Minimize the impact of transporting your purchases

The product distribution phase, between supplier and customer, is also a lever to be studied in order to reduce the product's carbon footprint measured over its entire life cycle.

The most obvious options are :

• selecting a less carbon-intensive mode of transport: for the same distance covered, delivery by sea (boat, often container ship) will have a lower carbon footprint than delivery by air. This option is subject to customer constraints. Indeed, while sea freight emits fewer GHGs than air freight for the same distance and weight transported, delivery times are generally significantly longer by sea.
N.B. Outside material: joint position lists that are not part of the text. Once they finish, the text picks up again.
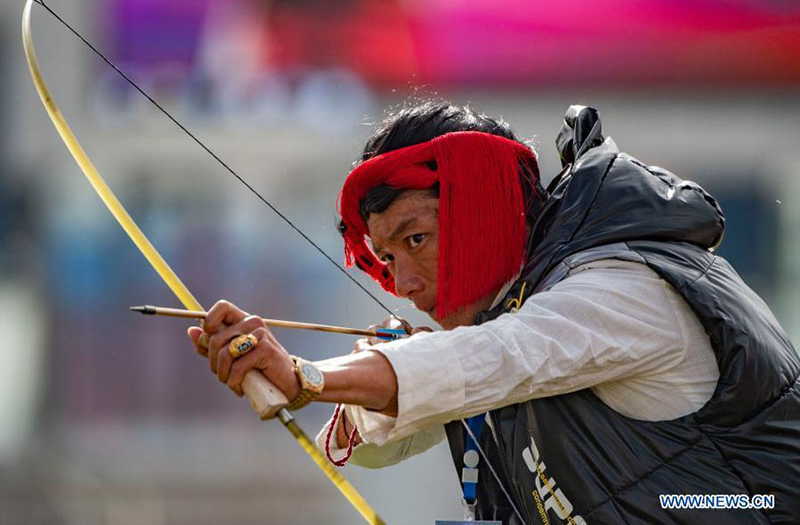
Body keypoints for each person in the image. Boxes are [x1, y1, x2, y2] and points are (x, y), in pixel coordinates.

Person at [187, 102, 800, 524]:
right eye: (387, 258)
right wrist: (330, 382)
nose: (403, 283)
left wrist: (306, 377)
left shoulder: (621, 284)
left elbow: (495, 360)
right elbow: (382, 439)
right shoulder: (521, 313)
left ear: (482, 201)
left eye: (416, 240)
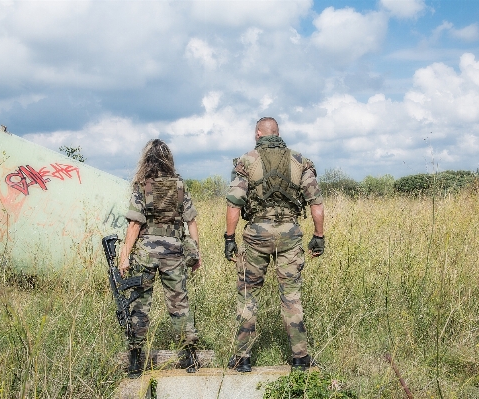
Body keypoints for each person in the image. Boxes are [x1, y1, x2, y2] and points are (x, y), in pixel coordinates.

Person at [224, 117, 325, 372]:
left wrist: (229, 238)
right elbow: (316, 203)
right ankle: (300, 358)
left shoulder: (246, 161)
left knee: (248, 296)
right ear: (277, 133)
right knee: (291, 296)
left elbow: (234, 203)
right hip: (290, 234)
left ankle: (242, 359)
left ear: (258, 134)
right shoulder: (300, 161)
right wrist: (319, 236)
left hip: (256, 234)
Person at [118, 139, 201, 378]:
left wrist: (124, 256)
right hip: (174, 252)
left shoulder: (143, 186)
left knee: (139, 305)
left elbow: (135, 224)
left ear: (147, 160)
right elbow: (191, 221)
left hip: (146, 253)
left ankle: (135, 360)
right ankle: (190, 358)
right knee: (179, 305)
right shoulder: (179, 186)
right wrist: (196, 253)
• selecting a supplier closer to the customer, in order to reduce the distance travelled and thus the GHG emissions associated with the transport service. This option is, however, subject to the presence of suppliers meeting the customer's needs in the region.

Extend the life of purchased goods (repair)
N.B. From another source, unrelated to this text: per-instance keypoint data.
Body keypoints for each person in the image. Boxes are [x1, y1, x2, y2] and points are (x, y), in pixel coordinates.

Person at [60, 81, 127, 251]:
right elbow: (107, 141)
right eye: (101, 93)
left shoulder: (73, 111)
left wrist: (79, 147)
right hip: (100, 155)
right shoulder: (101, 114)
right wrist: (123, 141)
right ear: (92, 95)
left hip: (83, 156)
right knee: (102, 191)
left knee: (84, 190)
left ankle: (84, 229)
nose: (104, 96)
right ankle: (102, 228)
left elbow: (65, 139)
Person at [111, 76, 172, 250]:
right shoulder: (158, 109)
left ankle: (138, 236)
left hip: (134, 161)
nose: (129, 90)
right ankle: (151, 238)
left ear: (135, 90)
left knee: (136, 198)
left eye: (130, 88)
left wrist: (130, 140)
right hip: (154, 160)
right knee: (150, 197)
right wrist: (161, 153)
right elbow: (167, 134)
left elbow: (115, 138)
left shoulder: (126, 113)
Beyond the possible - and sometimes difficult - reduction of purchases, we can reduce our carbon footprint by extending the life of the objects we use, always with the idea of delaying the purchase of new equipment (same logic as for the purchase of reconditioned equipment).

If we take the example of a smartphone, we can see that by extending the useful life of a terminal by 2 years instead of buying a new one, we avoid the emission of 16 kg CO2e (according to a study by ADEME[4]). This life extension is generally made possible by repairing or reconditioning existing objects.

Longer use of smartphones and associated climate impact

Enhancing product value at end of life

When a product is no longer in use, there are several options for limiting the carbon footprint of its end-of-life phase, such as recycling, reuse or energy recovery[5].

• Recycling refers to the direct reintroduction of a waste product into the production cycle from which it came, as a total or partial replacement for a new raw material (e.g.: a bottle is melted down and used to make a new bottle).
• Reuse consists in using a waste product for a purpose other than its original use, or using a waste product to make a product other than the one that gave rise to it (e.g. used car tires are used to protect the hull of a boat).
• Energy recovery involves using the calories contained in waste, by burning it and recovering the energy thus produced to heat buildings or generate electricity, for example.

The purchase of tangible goods is a significant source of greenhouse gas emissions, particularly during the manufacturing stage, which consumes raw materials and energy to transform materials and assemble products.

Taking this carbon footprint into account in corporate strategy and reporting is gradually becoming standard practice, and is becoming an issue of differentiation and competitiveness, in the context of regulations that increasingly favor low-carbon products (obligations to display a reparability index or even a carbon score on products, etc.).

Carbon accounting is gaining ground and can no longer be ignored by decision-makers.